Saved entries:
○ ○ ○ ○ ○ ○ ○

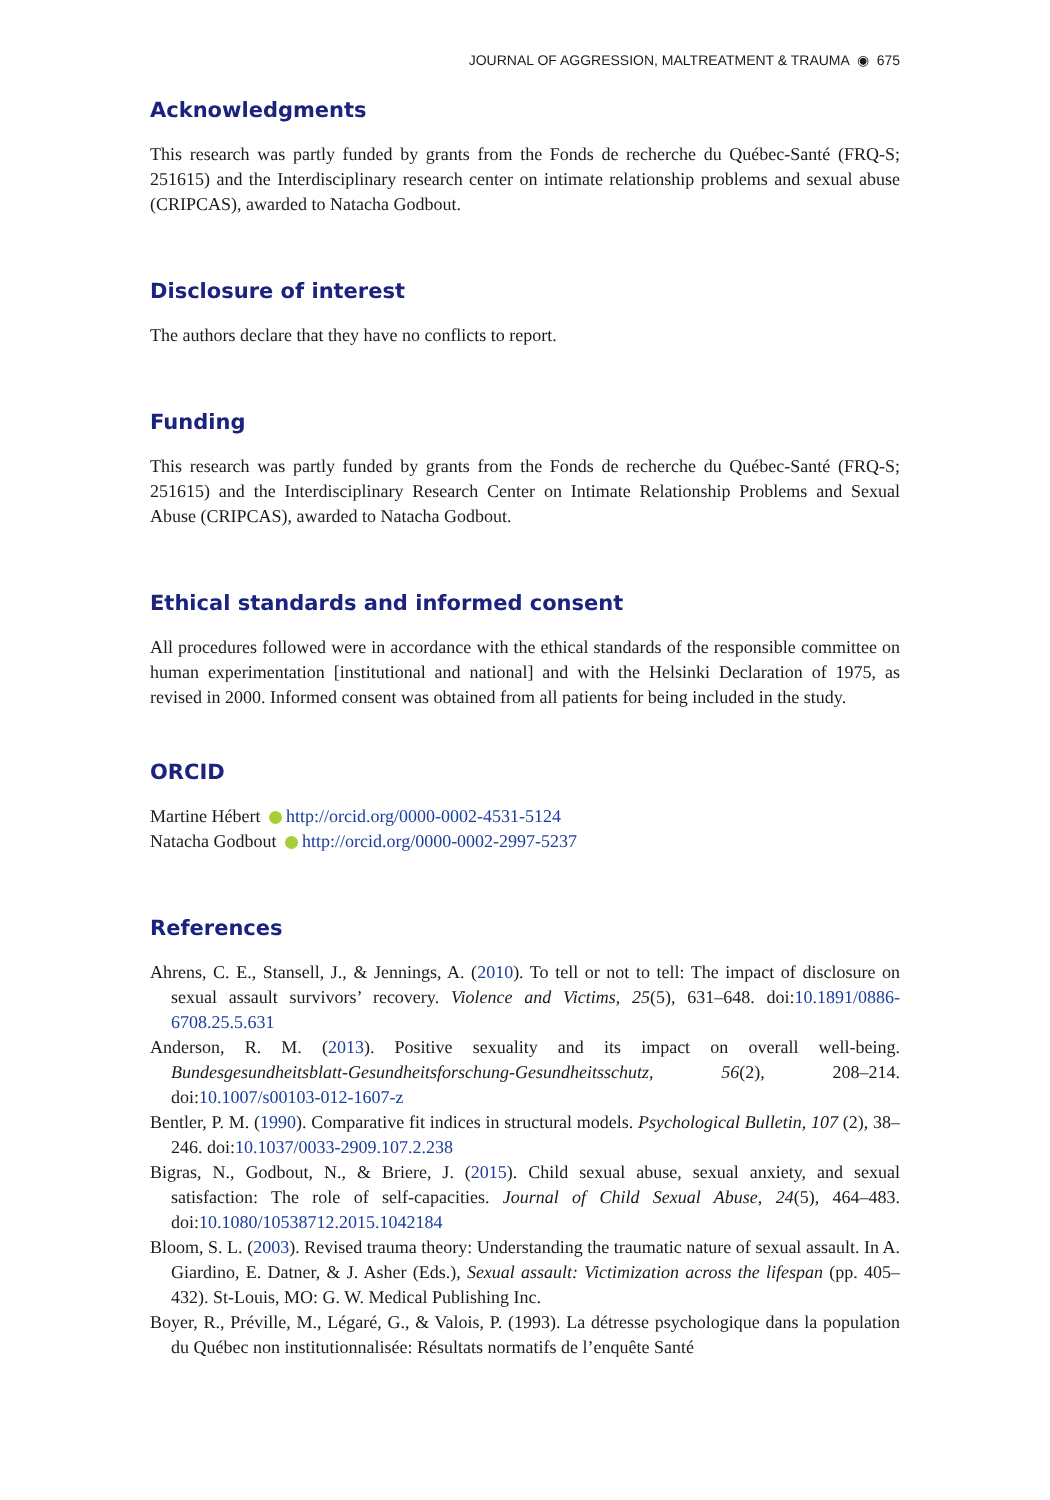JOURNAL OF AGGRESSION, MALTREATMENT & TRAUMA ◉ 675
Acknowledgments
This research was partly funded by grants from the Fonds de recherche du Québec-Santé (FRQ-S; 251615) and the Interdisciplinary research center on intimate relationship problems and sexual abuse (CRIPCAS), awarded to Natacha Godbout.
Disclosure of interest
The authors declare that they have no conflicts to report.
Funding
This research was partly funded by grants from the Fonds de recherche du Québec-Santé (FRQ-S; 251615) and the Interdisciplinary Research Center on Intimate Relationship Problems and Sexual Abuse (CRIPCAS), awarded to Natacha Godbout.
Ethical standards and informed consent
All procedures followed were in accordance with the ethical standards of the responsible committee on human experimentation [institutional and national] and with the Helsinki Declaration of 1975, as revised in 2000. Informed consent was obtained from all patients for being included in the study.
ORCID
Martine Hébert http://orcid.org/0000-0002-4531-5124
Natacha Godbout http://orcid.org/0000-0002-2997-5237
References
Ahrens, C. E., Stansell, J., & Jennings, A. (2010). To tell or not to tell: The impact of disclosure on sexual assault survivors’ recovery. Violence and Victims, 25(5), 631–648. doi:10.1891/0886-6708.25.5.631
Anderson, R. M. (2013). Positive sexuality and its impact on overall well-being. Bundesgesundheitsblatt-Gesundheitsforschung-Gesundheitsschutz, 56(2), 208–214. doi:10.1007/s00103-012-1607-z
Bentler, P. M. (1990). Comparative fit indices in structural models. Psychological Bulletin, 107 (2), 38–246. doi:10.1037/0033-2909.107.2.238
Bigras, N., Godbout, N., & Briere, J. (2015). Child sexual abuse, sexual anxiety, and sexual satisfaction: The role of self-capacities. Journal of Child Sexual Abuse, 24(5), 464–483. doi:10.1080/10538712.2015.1042184
Bloom, S. L. (2003). Revised trauma theory: Understanding the traumatic nature of sexual assault. In A. Giardino, E. Datner, & J. Asher (Eds.), Sexual assault: Victimization across the lifespan (pp. 405–432). St-Louis, MO: G. W. Medical Publishing Inc.
Boyer, R., Préville, M., Légaré, G., & Valois, P. (1993). La détresse psychologique dans la population du Québec non institutionnalisée: Résultats normatifs de l’enquête Santé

○ ○ ○ ○ ○ ○ ○

Where does the word "partly" appear in the records? Copy every line that holds it.

Your solution.
This research was partly funded by grants from the Fonds de recherche du Québec-Santé (FRQ-S; 251615) and the Interdisciplinary research center on intimate relationship problems and sexual abuse (CRIPCAS), awarded to Natacha Godbout.
This research was partly funded by grants from the Fonds de recherche du Québec-Santé (FRQ-S; 251615) and the Interdisciplinary Research Center on Intimate Relationship Problems and Sexual Abuse (CRIPCAS), awarded to Natacha Godbout.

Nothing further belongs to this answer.